Method: Whole blood samples were collected from 39 consecutive patients with STEMI admitted within 2 hours of onset of symptoms, before any new drug administration. Flowcytometry analyses were performed in the basal state and after addition of a thrombin receptor agonist peptide (TRAP, 10μM) and of phorbol myristate acetate (PMA, 240μg/L) for more selective activation of platelets and myeloid cells respectively. MO-1-FITC was used to quantify MAC1 (CD11b/CD18) expression on monocytes and neutrophils (PMN) as assessed by mean fluorescence intensity, and anti-TF-FITC to quantify tissue factor (TF) expression on these cells assessed by the percentages of FITC-positive cells. Control studies were obtained in 40 individuals (C), 20 with no disease and 20 with stable angina; as data of these two groups considered separately or together were very similar, the pooled data were used for statistical comparison with STEMI.
Results: White cell counts at admission were higher in STEMI (11±3.4) than in C (7±1.59, P<0.01), but MAC1 and TF expression on monocytes or PMN were no different between groups. In controls, TRAP increased MAC-1 expression from 4.0±1 to 9.4±2 on monocytes and from 2.3±0.9 to 7.4±1.9 on PMN; PMA increased TF expression from 6.1±7 to 38.7±16.4 on monocytes and from 3.3±3.2 to 6.3±6.2 on PMN (all p<0.01). In STEMI compared to C, TRAP-induced MAC-1 expression increased by 21% to 11.4±2.7 on monocytes and by 30% to 9.6±2.1 on PMN, and PMA-induced TF expression by 40% to 53.9±17.7 and 50% to 9.3±8.6 respectively (all p<0.01).

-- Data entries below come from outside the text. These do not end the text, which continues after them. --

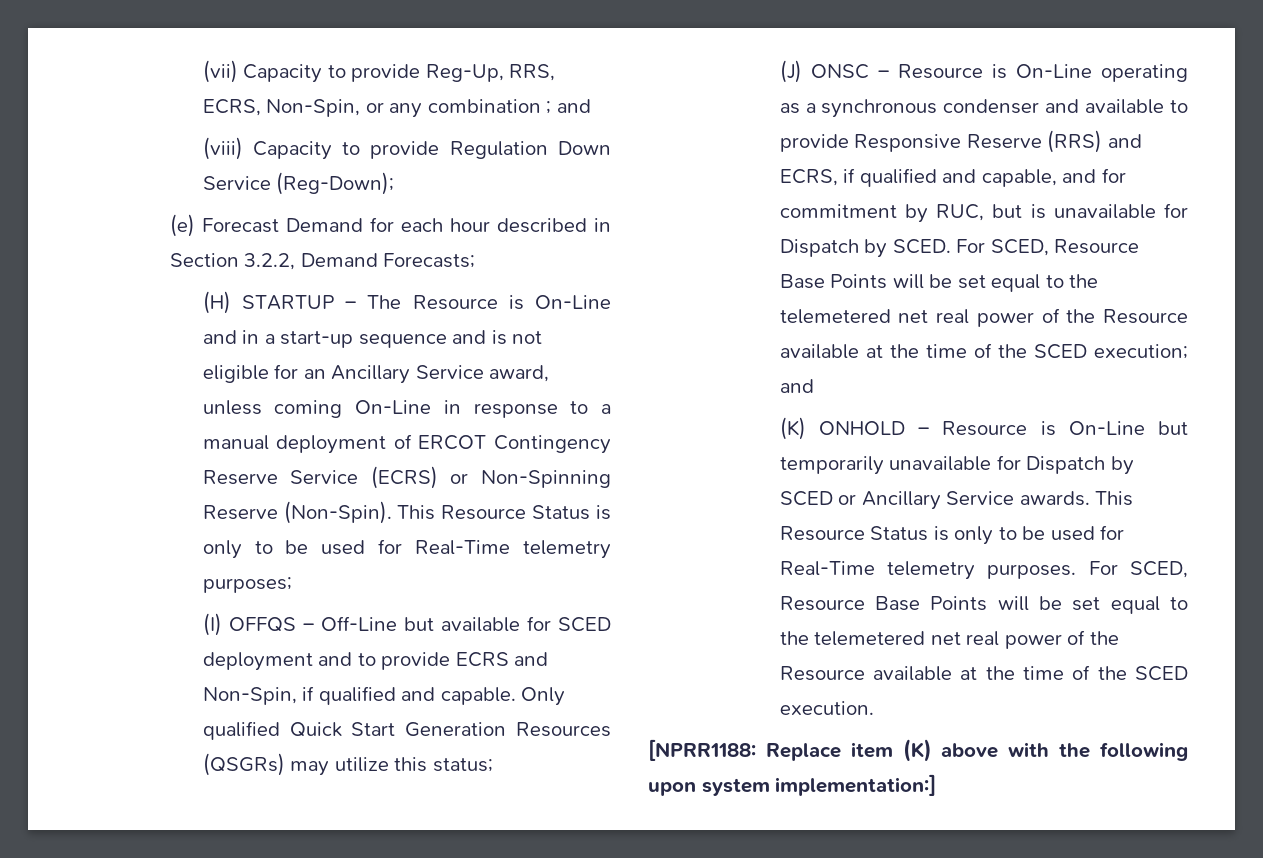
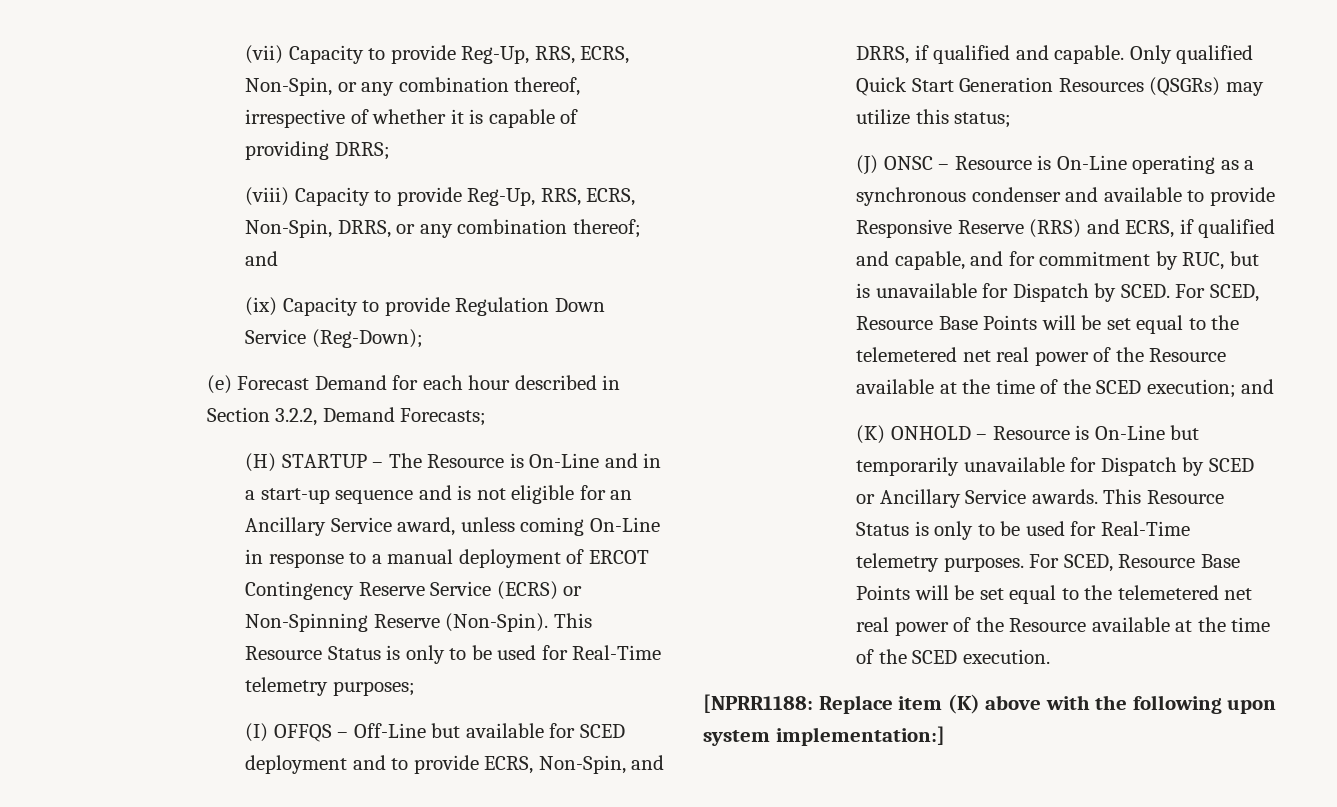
[546,99,591,114] [202,137,243,160] ; and // (viii) -> [514,77,581,96] [244,109,579,128] [244,141,390,160] [244,187,636,206] [244,219,641,238] [244,251,278,266] [244,297,277,316] thereof, irrespective of whether it is capable of providing DRRS; // (viii) Capacity to provide Reg-Up, RRS, ECRS, Non-Spin, DRRS, or any combination thereof; and // (ix)
[455,652,549,667] [202,687,297,705] ECRS and Non-Spin, -> [484,755,665,774] [855,46,909,64] ECRS, Non-Spin, and DRRS,

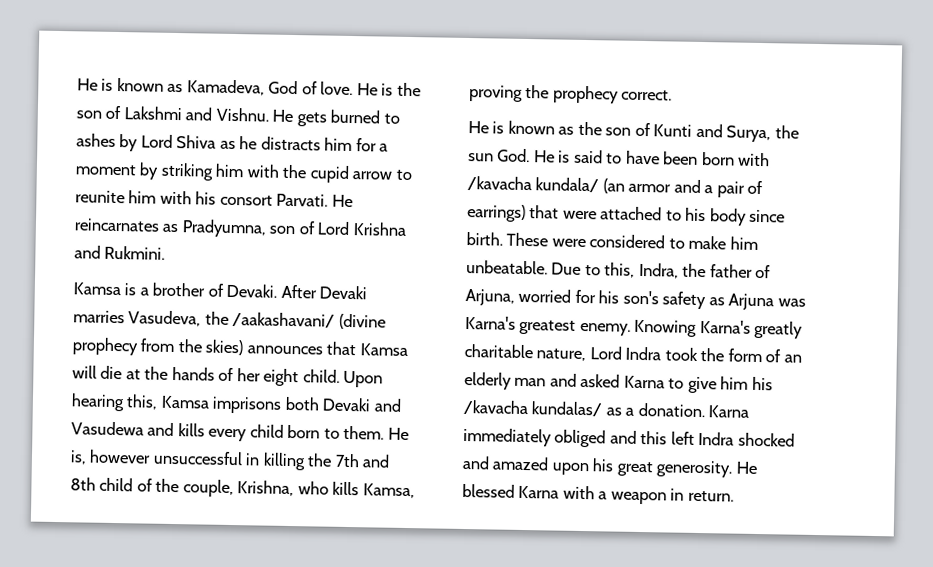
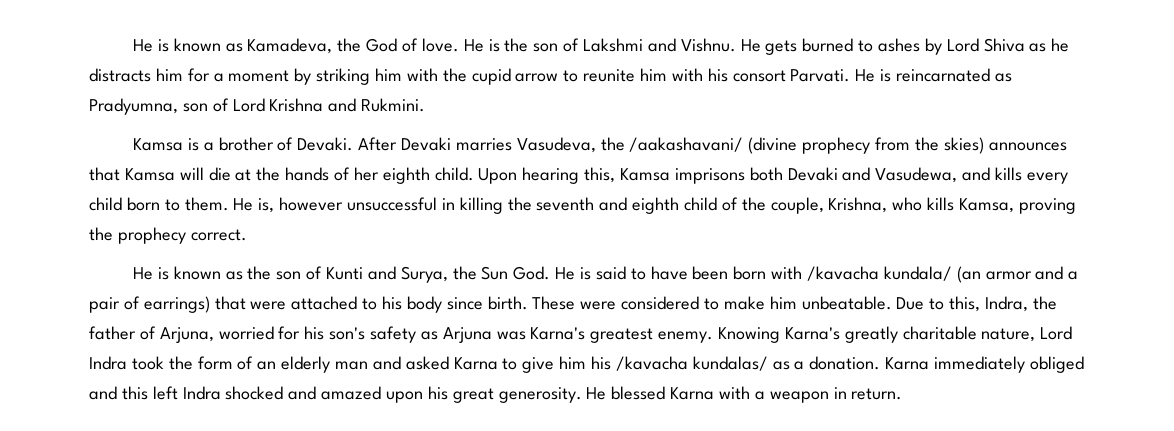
(265, 87) none -> [337,38,362,52] the
[74,218,160,232] reincarnates -> [880,68,991,82] is reincarnated
[263,368,300,387] eight -> [382,167,430,184] eighth
[71,421,144,436] Vasudewa -> [875,167,958,183] Vasudewa,
[334,453,391,468] [70,477,96,491] 7th and 8th -> [536,197,680,214] seventh and eighth
[468,153,494,162] sun -> [481,266,509,280] Sun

Conclusion: The first few hours of MI are associated with a priming of monocytes and PMN that makes them hyper-responsive to the agonist effect of a thrombin receptor agonist peptide and of PMA. Any additional leukocyte activation can therefore result in a large production of TF mainly by monocytes, but also by PMN. Dynamic studies of leukocytes may be more informative than static studies in very acute situations.